アニサキスが寄生している魚介類を食べると、8時間以内に主に激しい腹痛が起きます。
寄生虫が胃壁に噛みつくことで激痛が走るんです。

吐き気、嘔吐、じんましんなどの症状を伴う場合もあります。

アレルギー反応がでる場合があり、その時には蕁麻疹といった症状がでることも。
サバアレルギーと思っていたら、実際はサバではなくて、アニサキスだったという例もあります。

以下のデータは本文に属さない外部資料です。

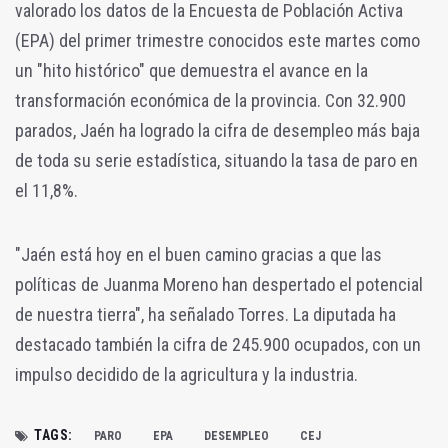
valorado los datos de la Encuesta de Población Activa
(EPA) del primer trimestre conocidos este martes como
un "hito histórico" que demuestra el avance en la
transformación económica de la provincia. Con 32.900
parados, Jaén ha logrado la cifra de desempleo más baja
de toda su serie estadística, situando la tasa de paro en
el 11,8%.
"Jaén está hoy en el buen camino gracias a que las
políticas de Juanma Moreno han despertado el potencial
de nuestra tierra", ha señalado Torres. La diputada ha
destacado también la cifra de 245.900 ocupados, con un
impulso decidido de la agricultura y la industria.
TAGS:
PARO
EPA
DESEMPLEO
CEJ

半日以上から、長い時は1週間くらいたって腹痛に見舞われることもあり、
この時は胃ではなく腸に虫が侵入していると考えられます。

他の食中毒にみられる下痢症状はありません。
なので、下痢がなくてキリで内臓をさされるような痛みがあれば、
アニサキス食中毒という可能性が大です。

アニサキス食中毒の対処法

通常は、数時間から数日で死滅します。
魚に寄生しているアニサキスは幼虫で、ヒトの体内では成虫になれません。
卵を産んで体内で増殖はしないです。
増殖しないのは救いですよね。
体内でウヨウヨ増殖されるなんて想像するだけで気持ち悪い。

かなりな激痛が伴います。
熱いお湯を飲むと一時的にですが、痛みが治まることもあるそうです。
後の予防法でも書いていますが、アニサキスは熱に弱く熱湯処理すると死にます。
ただ、飲んでも温度や時間が十分でなく死滅させることは難しいです。

重症になると、胃に穴が開くこともあるので、消化器内科専門の医院か消化器内科の当直医師のいるような総合病院を受診してください。

内視鏡で虫をつまみ出すと、ウソのように痛みが消えますが、
場合によっては、アニサキスが噛んだ傷が数日痛むこともあります。

アニサキス食中毒の予防法

・加熱調理する。(60℃では1分、70℃以上で瞬時に死滅します。)
・冷凍する。(-20℃で24時間以上冷凍すると感染性が失われます。)
・新鮮な魚を選び、速やかに内臓を取り除く。
・目視で確認して、アニサキス幼虫を除去する。
・よく噛んで食べる。(アニサキスは噛むと死にます。)

なお、一般的な料理で使う程度の食酢での処理、塩漬け、醤油やわさびを付けても、アニサキス幼虫は死滅しませんのでご注意を。

まとめ

タレントの渡辺直美さんや品川庄司の庄司さんも罹ったアニサキス食中毒。
激しい腹痛に襲われるようです。

患者数も増えているので、アニサキス食中毒を知っていることも大切ですね。

生の魚介を食べた後に腹痛・吐き気・嘔吐などの症状があっても、
下痢はない場合はアニサキスを疑いましょう。

アニサキスの予防は加熱・冷凍が有効です。

ヒトの体内に入ったアニサキスは数時間から数日で死にますし増殖もしません。
応急処置として熱いお湯やお茶を飲むのが有効です。

痛みが激しく治まらなければ、内視鏡設備のある医療機関へ行きましょう。